:: PROVIDED INFORMATION ::
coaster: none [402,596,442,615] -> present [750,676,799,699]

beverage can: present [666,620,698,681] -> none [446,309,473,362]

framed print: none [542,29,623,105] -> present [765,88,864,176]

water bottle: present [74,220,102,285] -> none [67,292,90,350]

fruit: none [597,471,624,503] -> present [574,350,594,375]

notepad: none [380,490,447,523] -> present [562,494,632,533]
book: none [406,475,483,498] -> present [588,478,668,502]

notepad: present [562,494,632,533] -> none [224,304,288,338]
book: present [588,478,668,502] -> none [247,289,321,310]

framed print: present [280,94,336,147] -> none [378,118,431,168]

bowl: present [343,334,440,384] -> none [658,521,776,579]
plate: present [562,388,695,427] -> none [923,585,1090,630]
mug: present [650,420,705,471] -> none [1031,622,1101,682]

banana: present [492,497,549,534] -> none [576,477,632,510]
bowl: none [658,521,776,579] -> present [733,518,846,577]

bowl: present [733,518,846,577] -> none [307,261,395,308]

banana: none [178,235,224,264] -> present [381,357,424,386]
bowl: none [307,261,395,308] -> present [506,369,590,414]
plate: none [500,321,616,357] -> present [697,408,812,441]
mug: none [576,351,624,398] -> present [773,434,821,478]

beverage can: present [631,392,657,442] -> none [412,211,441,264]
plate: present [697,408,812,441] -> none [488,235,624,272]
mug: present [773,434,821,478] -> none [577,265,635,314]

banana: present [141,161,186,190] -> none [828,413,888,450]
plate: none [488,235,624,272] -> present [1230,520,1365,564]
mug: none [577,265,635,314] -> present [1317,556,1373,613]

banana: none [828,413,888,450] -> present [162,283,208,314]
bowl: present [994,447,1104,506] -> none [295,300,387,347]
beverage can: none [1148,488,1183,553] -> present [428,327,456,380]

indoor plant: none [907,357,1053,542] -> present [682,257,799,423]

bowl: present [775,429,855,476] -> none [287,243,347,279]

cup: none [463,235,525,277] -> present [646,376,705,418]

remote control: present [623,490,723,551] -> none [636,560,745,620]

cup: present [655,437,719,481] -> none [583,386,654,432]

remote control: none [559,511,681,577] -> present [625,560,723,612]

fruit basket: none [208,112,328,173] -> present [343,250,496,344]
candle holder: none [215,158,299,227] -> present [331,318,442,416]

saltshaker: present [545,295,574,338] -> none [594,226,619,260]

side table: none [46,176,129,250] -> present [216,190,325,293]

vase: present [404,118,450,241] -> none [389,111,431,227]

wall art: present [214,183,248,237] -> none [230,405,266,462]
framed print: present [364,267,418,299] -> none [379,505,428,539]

:: WORK ORDER ::
Reproduce verbatim only the lines from the one holding "fruit basket: none" through the end of the records.

:: ANSWER SPACE ::
fruit basket: none [208,112,328,173] -> present [343,250,496,344]
candle holder: none [215,158,299,227] -> present [331,318,442,416]

saltshaker: present [545,295,574,338] -> none [594,226,619,260]

side table: none [46,176,129,250] -> present [216,190,325,293]

vase: present [404,118,450,241] -> none [389,111,431,227]

wall art: present [214,183,248,237] -> none [230,405,266,462]
framed print: present [364,267,418,299] -> none [379,505,428,539]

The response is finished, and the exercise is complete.